Linda Weigand: But it’s not necessarily an annual filing like your FBAR?

Lauren Huster: Correct. Yeah, definitely not an annual filing. So some examples of information, we talked about a beneficial owner and those that set up the company, but what are you reporting? So for a beneficial owner, we’re looking at those that
are over 25% owner or someone that controls the company. So think of a company like a CEO that controls the company but doesn’t have any ownership.

You may need to report his information. And you’re looking at what’s their name, what’s their date of birth, what’s their address, what’s their home address, as that’s an important key. Their home address, and then you’re also providing the documentation, whether it be a driver’s license, a passport. So you can see these aren’t hard things to probably report, but it’s going to be burdensome.
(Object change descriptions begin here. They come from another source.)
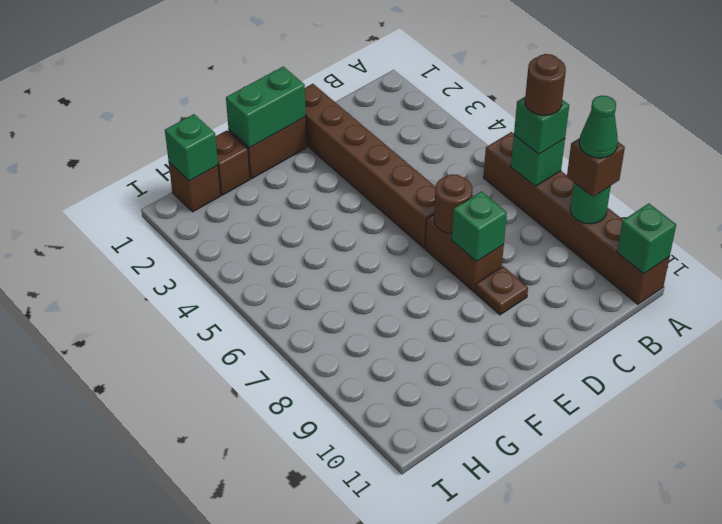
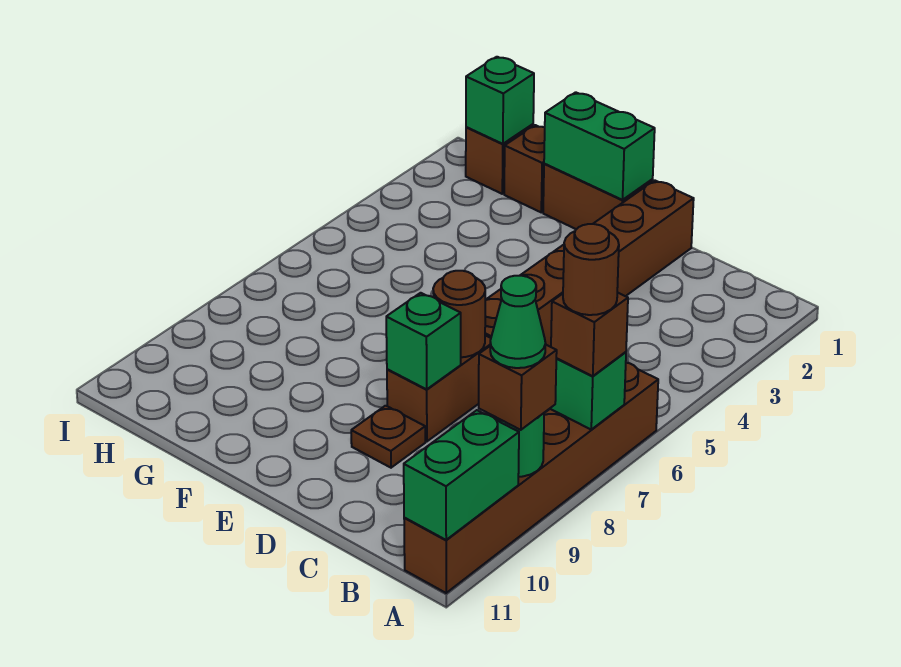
green brick A7 level 3 -> brown brick A7 level 3
green brick A11 level 2 -> green brick A10:A11 level 2

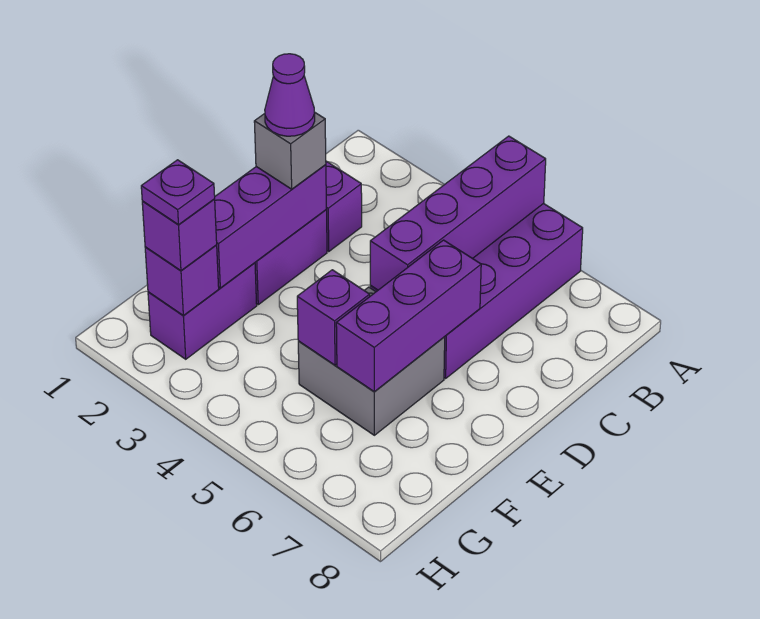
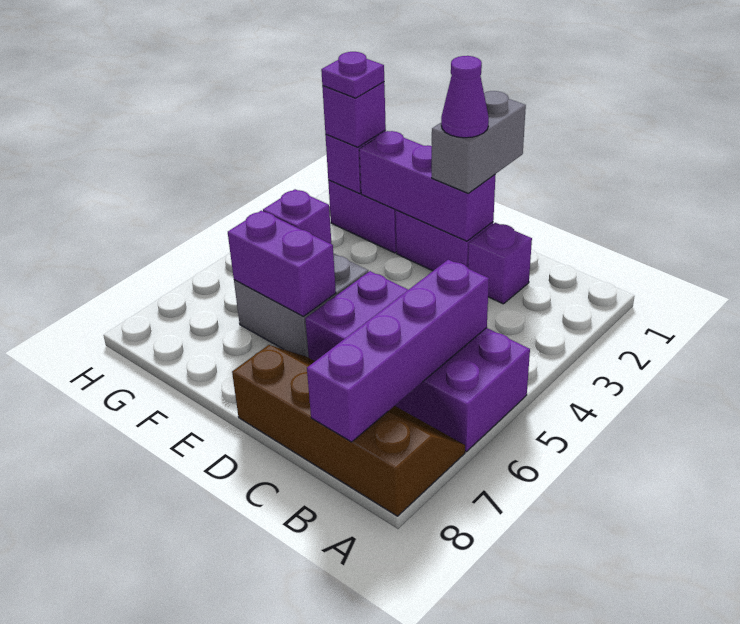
purple brick A5:D5 level 2 -> purple brick B5:B8 level 2
none -> brown slope A7:D8 level 1 top 8
grey brick D2 level 3 -> grey brick D1:D2 level 3
purple brick D6:F6 level 2 -> purple brick E6:F6 level 2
Linda Weigand: And you have to remember the 30 days. You have a change, you have only 30 days to report that. I think it’s important to note that this is a disclosure. It’s further information that you’re providing to the government. It’s unlikely it’s
going to result in any money out of pocket to you unless they discover something. But this is just information. So once you get that information filed and you have it on your radar to make any reporting of any changes that you have within 30 days, you’re going to be okay with that.

Lauren Huster: Yeah, it’s just going to be the time and the effort spent to get all the information. And I think the first-time filing should be the hardest just because you’re trying to figure out exactly who qualifies and getting all their passports,
just the identification aspect of it.

Linda Weigand: So again, what’s the due date for the first time you have to file this?

Lauren Huster: So all companies that are in existence will have to file during 2024. So the website should be open as of 1/1/24 and it will go through the end of the year. And then for any company starting after that, they have 30 days from
incorporation to report. That’s the initial filing.

Linda Weigand: All right. Good. Well, thank you so much, Lauren.

Lauren Huster: Of course.

Linda Weigand: All right. Thank you for joining us.